Desmognathus orestes Tilley and Mahoney, 1996, Herpetol. Monogr., 10: 27. Holotype: AMNH 146066, by original designation. Type locality: "a seepage area at 1329 m above sea level in the headwaters of Daves Branch, along the Elk Garden trail just north of Elk Garden on the divide between Mt. Rogers and Whitetop Mountain, Smyth Co[unty]., Virginia", USA.

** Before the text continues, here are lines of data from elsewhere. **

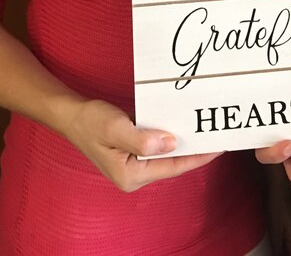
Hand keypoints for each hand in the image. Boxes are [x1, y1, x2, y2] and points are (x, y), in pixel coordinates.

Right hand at [64, 98, 221, 191]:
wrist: (72, 115)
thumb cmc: (91, 121)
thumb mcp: (116, 128)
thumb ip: (143, 140)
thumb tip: (172, 144)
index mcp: (132, 175)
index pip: (174, 167)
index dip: (198, 157)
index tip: (218, 147)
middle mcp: (135, 175)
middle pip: (173, 163)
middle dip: (196, 150)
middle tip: (218, 135)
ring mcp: (134, 165)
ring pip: (168, 154)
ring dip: (186, 143)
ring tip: (207, 131)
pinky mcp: (134, 153)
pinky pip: (159, 147)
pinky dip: (172, 137)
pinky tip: (184, 127)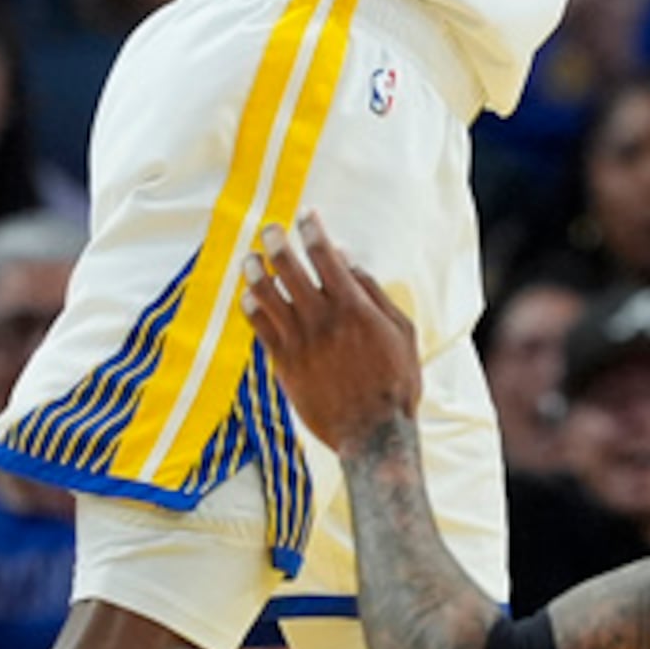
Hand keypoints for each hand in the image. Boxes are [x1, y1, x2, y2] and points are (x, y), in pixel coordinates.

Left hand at [241, 216, 424, 448]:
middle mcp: (322, 320)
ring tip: (249, 261)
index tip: (306, 216)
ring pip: (266, 297)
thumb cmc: (395, 382)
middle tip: (268, 230)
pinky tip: (248, 298)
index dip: (313, 231)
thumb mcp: (402, 332)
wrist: (373, 432)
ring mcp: (299, 343)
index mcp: (353, 307)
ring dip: (255, 273)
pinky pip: (260, 329)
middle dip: (276, 243)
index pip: (325, 257)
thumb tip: (349, 264)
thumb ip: (374, 295)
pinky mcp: (284, 365)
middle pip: (288, 269)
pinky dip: (252, 309)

Desmognathus (Desmognathus) orestesDubois and Raffaëlli, 2012, Alytes, 28: 144. See comment under Desmognathus regarding the status of the subgenus. 

English Names

Blue Ridge Dusky Salamander (Tilley and Mahoney, 1996, Herpetol. Monogr., 10: 27; Collins, 1997, Herpetol. Circ., 25: 6; Tilley, Highton, and Wake, 2012, in Crother (ed.), Herpetol. Circ., 39: 16; Collins and Taggart, 2009, Standard Common Curr. Sci. Names N. Am. Amph. Turtles Rept. Crocodil., ed. 6: 12; Tilley, Highton, and Wake, 2012, in Crother (ed.), Herpetol. Circ., 39: 26; Powell, Conant, and Collins, 2016, Field Guide Rept. Amph. E. North Am., 4th ed.: 49; Highton, Bonett, and Jockusch, 2017, in Crother (ed.), Herpetol. Circ., 43: 26).

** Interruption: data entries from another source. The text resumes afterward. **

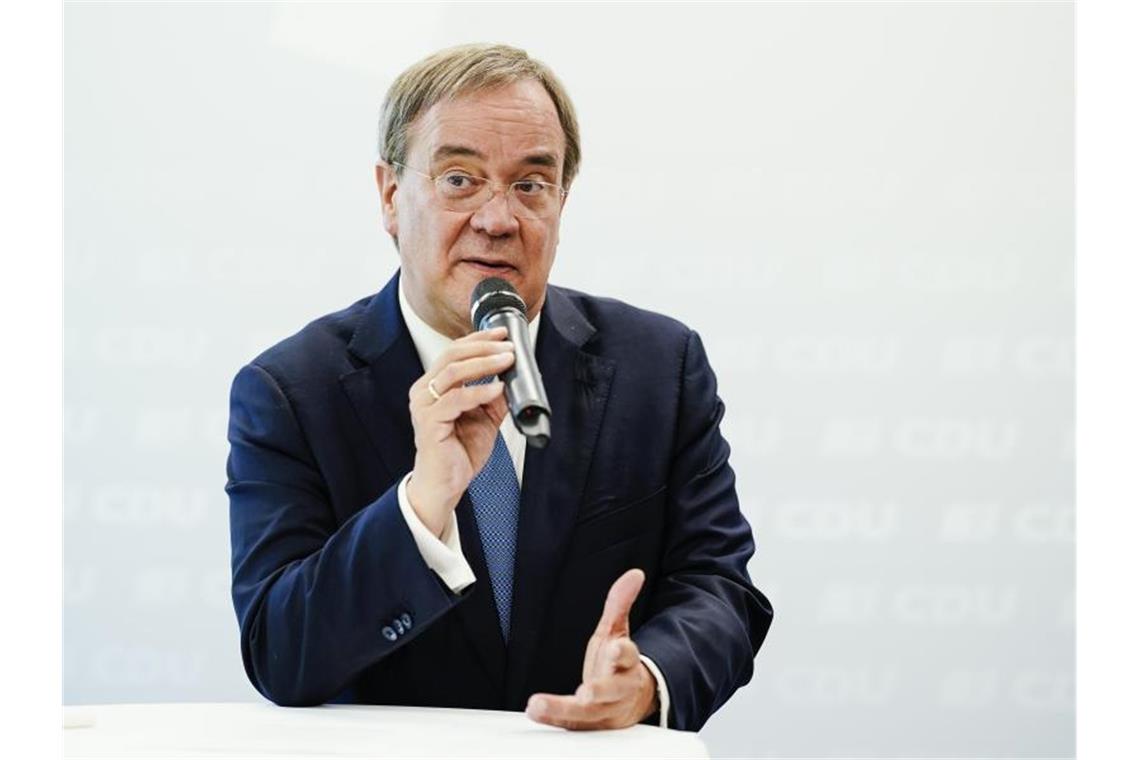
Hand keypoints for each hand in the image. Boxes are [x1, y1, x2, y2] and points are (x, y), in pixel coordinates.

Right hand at [406, 326, 514, 535]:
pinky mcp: (429, 422)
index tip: (503, 334)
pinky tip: (497, 389)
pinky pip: (456, 399)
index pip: (454, 352)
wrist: (445, 484)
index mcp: (433, 386)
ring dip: (484, 363)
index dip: (479, 339)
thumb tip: (513, 378)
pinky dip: (479, 391)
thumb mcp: (485, 418)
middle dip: (484, 346)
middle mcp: (424, 391)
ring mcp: (424, 405)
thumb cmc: (458, 452)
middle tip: (508, 346)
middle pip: (452, 355)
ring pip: (452, 372)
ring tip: (506, 361)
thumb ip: (495, 397)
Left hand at [526, 569, 658, 729]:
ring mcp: (602, 710)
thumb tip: (635, 573)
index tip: (616, 649)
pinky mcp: (586, 725)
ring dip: (562, 710)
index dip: (623, 653)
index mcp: (626, 663)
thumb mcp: (616, 631)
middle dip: (599, 691)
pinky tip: (535, 711)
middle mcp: (617, 689)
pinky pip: (569, 725)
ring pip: (586, 714)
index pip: (628, 656)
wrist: (629, 702)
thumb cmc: (618, 664)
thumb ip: (620, 603)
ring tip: (538, 705)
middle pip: (611, 691)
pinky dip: (552, 719)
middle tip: (585, 693)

From Floyd County, Virginia, to between Linville Falls and McKinney Gap on the Blue Ridge Divide (Burke and McDowell counties, North Carolina) and to the headwaters of Toms and Clark Creeks ca. 1.5 miles northeast of Iron Mountain Gap on the North Carolina-Tennessee boundary (Mitchell–Unicoi counties), USA.

Geographic Occurrence

Natural Resident: United States of America, United States of America - North Carolina, United States of America - Tennessee, United States of America - Virginia

Endemic: United States of America


See comment under Desmognathus carolinensis. Tilley and Mahoney, 1996, Herpetol. Monogr., 10: 1–42, Tilley, 1997, J. Heredity, 88: 305–315, and Highton, 2000, in Bruce et al., Biol. Plethodontid Salamanders: 233, suggested that two species might be covered under this one name. Mead, Tilley, and Katz, 2001, Evolution, 55: 2287–2302, discussed molecular geographic variation in the species. Camp and Tilley, 2005, in Lannoo (ed.), Amph. Declines: 721–723, provided an account containing a detailed summary of the literature and range. Kozak, Larson, Bonett, and Harmon, 2005, Evolution, 59: 2000–2016, provided a molecular phylogenetics study that suggested two species under this name. Raffaëlli, 2013, Urodeles du Monde, 2nd ed.: 422–423, provided a brief account, photograph, and range map. Altig and McDiarmid, 2015, Handb. Larval Amph. US and Canada: 105–106, provided an account of larval morphology. Pyron, O'Connell, Lemmon, Lemmon, and Beamer, 2022, Ecol. Evol., 12 (2: e8574): 1–38, provided molecular evidence that the population on Unaka Mountain, North Carolina, shows some hybridization with Desmognathus ochrophaeus, but may be a distinct species. Raffaëlli, 2022, Salamanders & Newts of the World: 980–981, provided an account summarizing systematics, morphology, life history, population status, and distribution (including a polygon map).